*** EXERCISE DATA ***

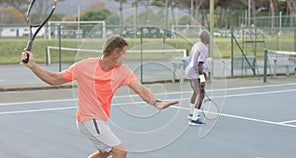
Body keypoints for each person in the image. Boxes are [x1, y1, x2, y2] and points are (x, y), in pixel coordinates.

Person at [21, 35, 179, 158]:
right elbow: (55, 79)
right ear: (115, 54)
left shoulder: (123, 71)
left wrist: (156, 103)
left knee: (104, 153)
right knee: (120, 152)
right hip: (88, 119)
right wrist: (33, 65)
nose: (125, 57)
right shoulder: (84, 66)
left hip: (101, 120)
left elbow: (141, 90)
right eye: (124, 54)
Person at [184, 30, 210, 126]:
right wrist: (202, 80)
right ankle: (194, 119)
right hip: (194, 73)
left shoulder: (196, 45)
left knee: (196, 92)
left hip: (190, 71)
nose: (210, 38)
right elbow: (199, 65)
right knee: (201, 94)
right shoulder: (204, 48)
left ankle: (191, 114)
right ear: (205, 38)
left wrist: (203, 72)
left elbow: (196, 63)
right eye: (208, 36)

*** End of EXERCISE DATA ***
*** EXERCISE DATA ***

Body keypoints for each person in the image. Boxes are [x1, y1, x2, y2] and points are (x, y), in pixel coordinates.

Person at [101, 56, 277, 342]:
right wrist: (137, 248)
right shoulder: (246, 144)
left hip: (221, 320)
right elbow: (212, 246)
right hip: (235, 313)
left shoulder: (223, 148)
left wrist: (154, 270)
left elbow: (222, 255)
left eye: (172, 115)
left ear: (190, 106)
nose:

*** End of EXERCISE DATA ***

● **ABOUT THIS TASK**
Would you retype the lines above from the one with "left knee: (104, 153)" down to the one with "left shoulder: (196, 45)", word for word, both ends included and no other lines?

● **ANSWER TO THE PROBLEM**
left knee: (104, 153)
right knee: (120, 152)
right hip: (88, 119)
right wrist: (33, 65)
nose: (125, 57)
right shoulder: (84, 66)
left hip: (101, 120)
left elbow: (141, 90)
right eye: (124, 54)
Person at [184, 30, 210, 126]:
right wrist: (202, 80)
right ankle: (194, 119)
right hip: (194, 73)
left shoulder: (196, 45)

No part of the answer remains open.